Problems and tasks —
1. In the code review discussion below, what does EronWright ask to be done with SecurityUtils.SecurityConfiguration?
2. List every distinct source file path that appears in the code review discussion below.

Extract provided —
※

I'll add test scope and see if everything still runs.

zentol · 2017-09-04T13:13:57Z

flink-runtime/src/main/java/org/apache/flink/runtime/security/KerberosUtils.java

@@ -52,6 +51,13 @@

 	private static final AppConfigurationEntry userKerberosAce;

+	/* Return the Kerberos login module name */
+	public static String getKrb5LoginModuleName() {


I assume this was copied from hadoop?

Yes, this had a dependency on KerberosUtil form Hadoop just for this method. Now we can have Kerberos independent of Hadoop.

zentol · 2017-09-04T13:23:09Z

flink-yarn/src/main/java/org/apache/flink/yarn/YarnTaskManagerRunner.java

 			} else {
 				sc = new SecurityUtils.SecurityConfiguration(configuration);
+


zentol · 2017-09-04T13:25:05Z

flink-runtime/src/main/java/org/apache/flink/runtime/util/HadoopUtils.java

+		// Try to load HDFS configuration from Hadoop's own configuration files
+		// 1. approach: Flink configuration
+		final String hdfsDefaultPath = flinkConfiguration.getString(ConfigConstants
+			.HDFS_DEFAULT_CONFIG, null);


this is a rather odd line-break

indeed, I'm fixing

zentol · 2017-09-04T13:26:14Z

flink-runtime/src/main/java/org/apache/flink/runtime/util/HadoopUtils.java

+		if (hdfsDefaultPath != null) {
+			retConf.addResource(new org.apache.hadoop.fs.Path(hdfsDefaultPath));
+		} else {
+			LOG.debug("Cannot find hdfs-default configuration file");


this should say that they could not be loaded from the flink configuration

You're right, I just copied these from another HadoopUtils. I'm fixing.

zentol · 2017-09-04T13:28:10Z

flink-runtime/src/main/java/org/apache/flink/runtime/util/HadoopUtils.java

+		for (String possibleHadoopConfPath : possibleHadoopConfPaths) {
+			if (possibleHadoopConfPath != null) {
+				if (new File(possibleHadoopConfPath).exists()) {
+					if (new File(possibleHadoopConfPath + "/core-site.xml").exists()) {


Let's track whether any of these succeeded and log something otherwise (mirroring the flink configuration approach).

zentol · 2017-09-04T13:28:37Z

flink-runtime/src/main/java/org/apache/flink/runtime/util/HadoopUtils.java

+
+		final String hdfsSitePath = flinkConfiguration.getString(ConfigConstants.HDFS_SITE_CONFIG, null);
+		if (hdfsSitePath != null) {
+			retConf.addResource(new org.apache.hadoop.fs.Path(hdfsSitePath));


add debug statement to mirror environment variables approach

zentol · 2017-09-04T13:29:22Z

flink-runtime/src/main/java/org/apache/flink/runtime/util/HadoopUtils.java

+				}
+			}
+		}
+		return retConf;


We should log something (WARN maybe) if we couldn't find anything.

EronWright · 2017-09-05T15:41:09Z

Overall this looks great. I looked for any signs of behavior changes, especially in the security code since there's some subtlety there, didn't notice any.

Please consider moving SecurityUtils.SecurityConfiguration to be a top-level class.

※

Material —
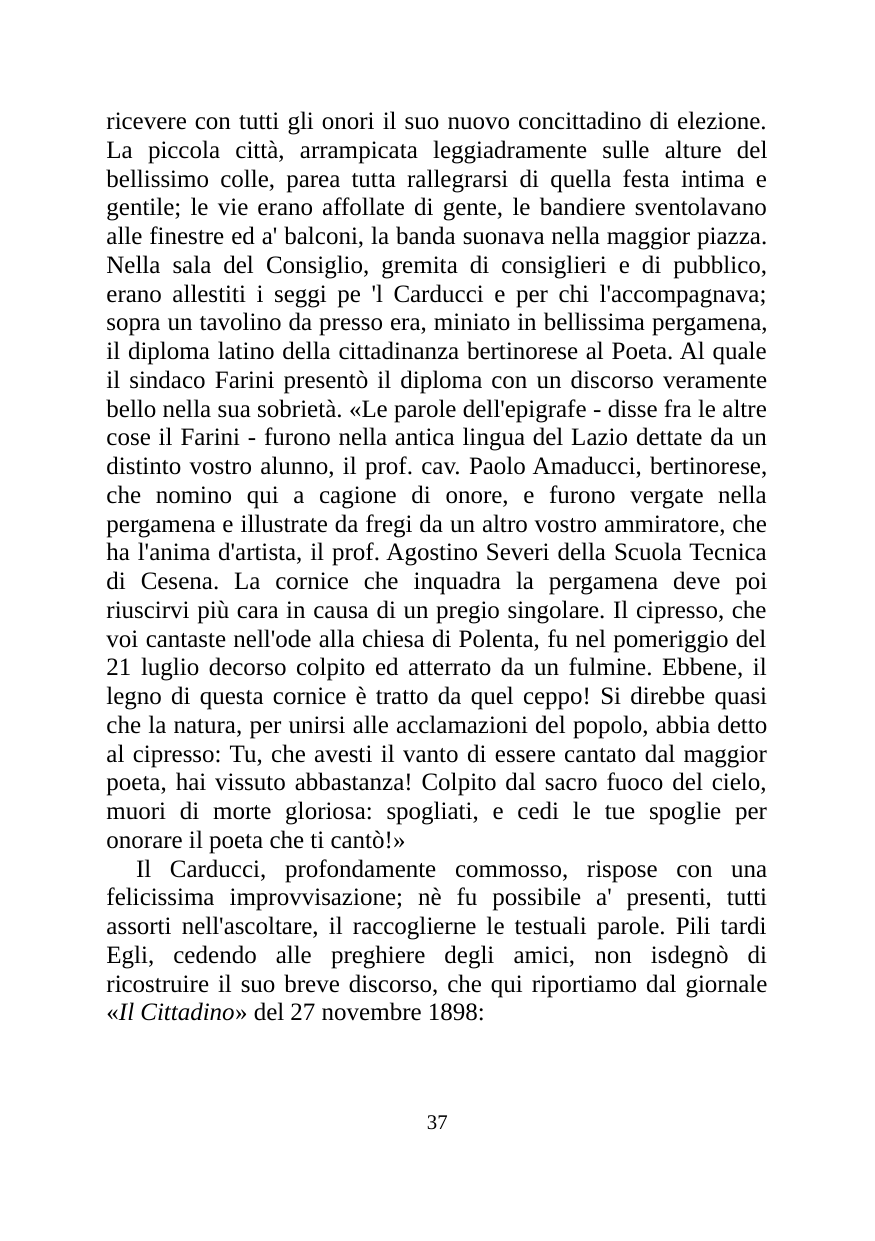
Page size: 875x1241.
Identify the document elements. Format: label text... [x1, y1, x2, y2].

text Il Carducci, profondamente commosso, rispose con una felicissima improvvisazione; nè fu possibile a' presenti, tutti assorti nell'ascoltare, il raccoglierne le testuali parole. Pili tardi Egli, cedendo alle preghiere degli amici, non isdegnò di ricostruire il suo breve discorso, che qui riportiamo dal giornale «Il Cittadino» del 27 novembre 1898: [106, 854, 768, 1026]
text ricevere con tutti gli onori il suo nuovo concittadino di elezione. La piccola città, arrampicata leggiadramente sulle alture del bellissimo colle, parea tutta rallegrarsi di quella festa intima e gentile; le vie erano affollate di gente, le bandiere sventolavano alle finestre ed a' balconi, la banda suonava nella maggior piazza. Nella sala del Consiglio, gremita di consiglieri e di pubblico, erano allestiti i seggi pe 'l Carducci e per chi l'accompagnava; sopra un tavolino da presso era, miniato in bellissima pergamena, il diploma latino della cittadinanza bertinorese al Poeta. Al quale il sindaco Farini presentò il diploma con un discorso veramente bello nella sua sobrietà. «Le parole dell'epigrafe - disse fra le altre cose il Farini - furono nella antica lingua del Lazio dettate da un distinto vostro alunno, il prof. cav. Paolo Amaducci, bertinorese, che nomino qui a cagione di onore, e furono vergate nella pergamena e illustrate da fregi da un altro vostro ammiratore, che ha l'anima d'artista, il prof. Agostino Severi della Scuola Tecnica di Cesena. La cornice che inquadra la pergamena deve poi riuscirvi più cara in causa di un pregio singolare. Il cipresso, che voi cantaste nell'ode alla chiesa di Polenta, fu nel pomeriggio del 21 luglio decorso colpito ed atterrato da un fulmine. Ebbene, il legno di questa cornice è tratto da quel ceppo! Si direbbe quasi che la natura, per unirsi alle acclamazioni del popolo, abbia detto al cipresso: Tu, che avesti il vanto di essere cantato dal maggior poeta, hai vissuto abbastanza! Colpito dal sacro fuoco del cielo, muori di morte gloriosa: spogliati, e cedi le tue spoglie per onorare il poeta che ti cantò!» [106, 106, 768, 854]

※

Answers to the tasks —
1. Move it to be a top-level class.

2.
- flink-runtime/src/main/java/org/apache/flink/runtime/security/KerberosUtils.java
- flink-yarn/src/main/java/org/apache/flink/yarn/YarnTaskManagerRunner.java
- flink-runtime/src/main/java/org/apache/flink/runtime/util/HadoopUtils.java